Defining the variance by using $n-1$ in the denominator, where $n$ is the sample size, is done only when using the sample variance to estimate the population variance or otherwise drawing inferences about the population by using a random sample. The population variance is $\operatorname E((X-\mu)^2)$ where $\mu=\operatorname E(X),$ and if the population consists of $n$ equally probablye outcomes, then the standard deviation is given by a formula that looks like what you wrote except that it has $n$ where you have $n-1.$
The reason the second power is used in measuring dispersion is that if $X_1,\ldots,X_n$ are independent, then $$ \operatorname{var}(X_1+\cdots+X_n) = \operatorname{var}(X_1)+\cdots + \operatorname{var}(X_n). $$ You need that whenever you apply the central limit theorem.

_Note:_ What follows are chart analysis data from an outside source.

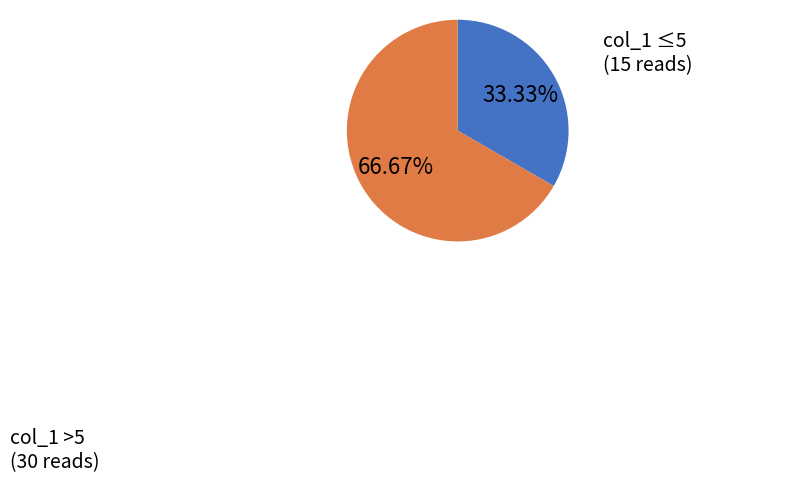

Count the number of slices in the pie.

2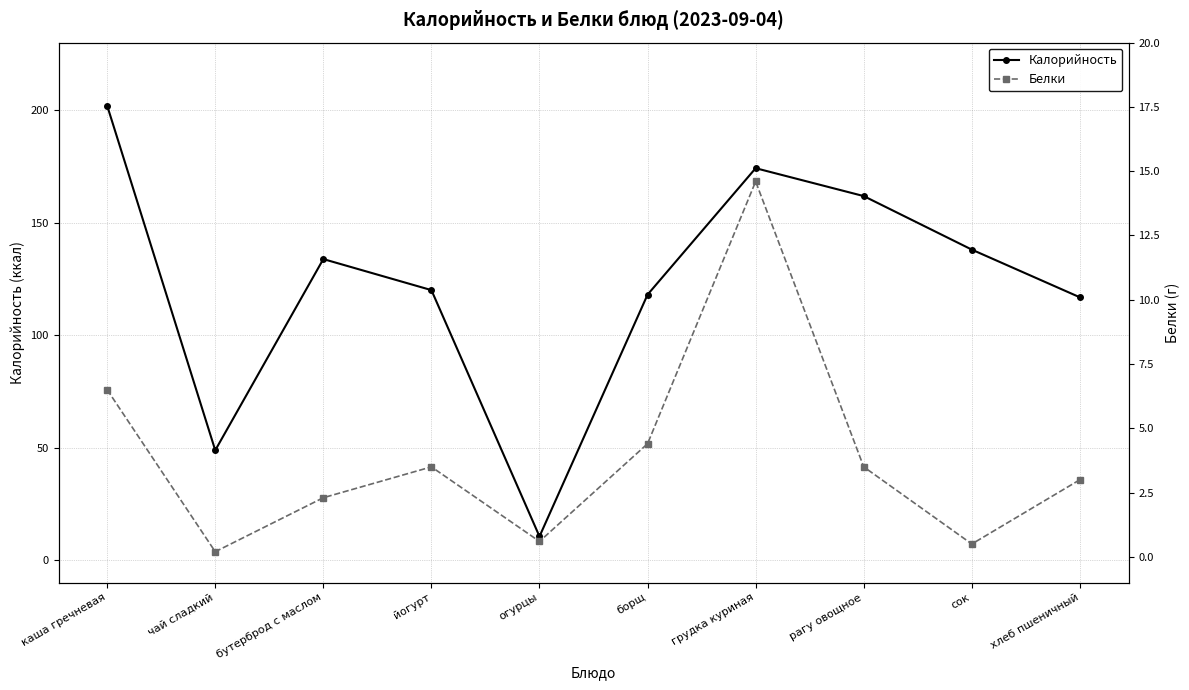

What is the average value of the Белки series?

3.9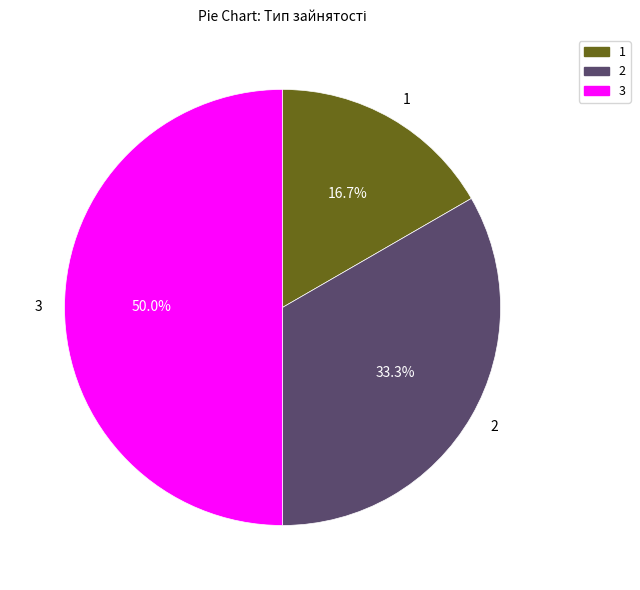

Rank the categories by value from lowest to highest.

1, 2, 3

Some reasons to define the variance and standard deviation the way they're defined:
With this definition, the mean minimizes the variance, meaning: If we compute the mean square deviation from some value $\mu$, it's minimal if $\mu$ is the mean:
\begin{eqnarray*} f(\mu)&=&\sum_i(x_i-\mu)^2\;,\\ f'(\mu)&=&-2\sum_i(x_i-\mu)\;,\\ f'(\mu)=0&\Leftrightarrow&\mu=\frac1n\sum_ix_i\;. \end{eqnarray*}
This doesn't work the same way with higher even powers, e.g.:
\begin{eqnarray*} f(\mu)&=&\sum_i(x_i-\mu)^4\;,\\ f'(\mu)&=&-4\sum_i(x_i-\mu)^3\;,\\ f'(\mu)=0&\Leftrightarrow&\sum_i(x_i-\mu)^3=0\;, \end{eqnarray*}
a cubic equation for $\mu$ without a natural interpretation. Thus, the median minimizes the mean absolute deviation, and the mean minimizes the mean square deviation, whereas the number minimizing the mean quartic deviation isn't known to have any nice properties.
The variance of independent random variables is additive:
\begin{eqnarray*} \mathsf{Var}(X+Y)&=&\mathsf E\left[(x+y-\bar x-\bar y)^2\right]\\ &=& \mathsf E\left[(x-\bar x)^2\right]+\mathsf E\left[(y-\bar y)^2\right]+2\mathsf E\left[xy-\bar xy-x\bar y+\bar x\bar y\right] \\ &=& \mathsf E\left[(x-\bar x)^2\right]+\mathsf E\left[(y-\bar y)^2\right]+2(\bar x\bar y-\bar x\bar y-\bar x\bar y+\bar x\bar y) \\ &=& \mathsf E\left[(x-\bar x)^2\right]+\mathsf E\left[(y-\bar y)^2\right] \\ &=& \mathsf{Var}(X)+\mathsf{Var}(Y)\;. \end{eqnarray*}
This, too, wouldn't work with higher even powers. This sort of additivity is at the heart of important theorems like the central limit theorem.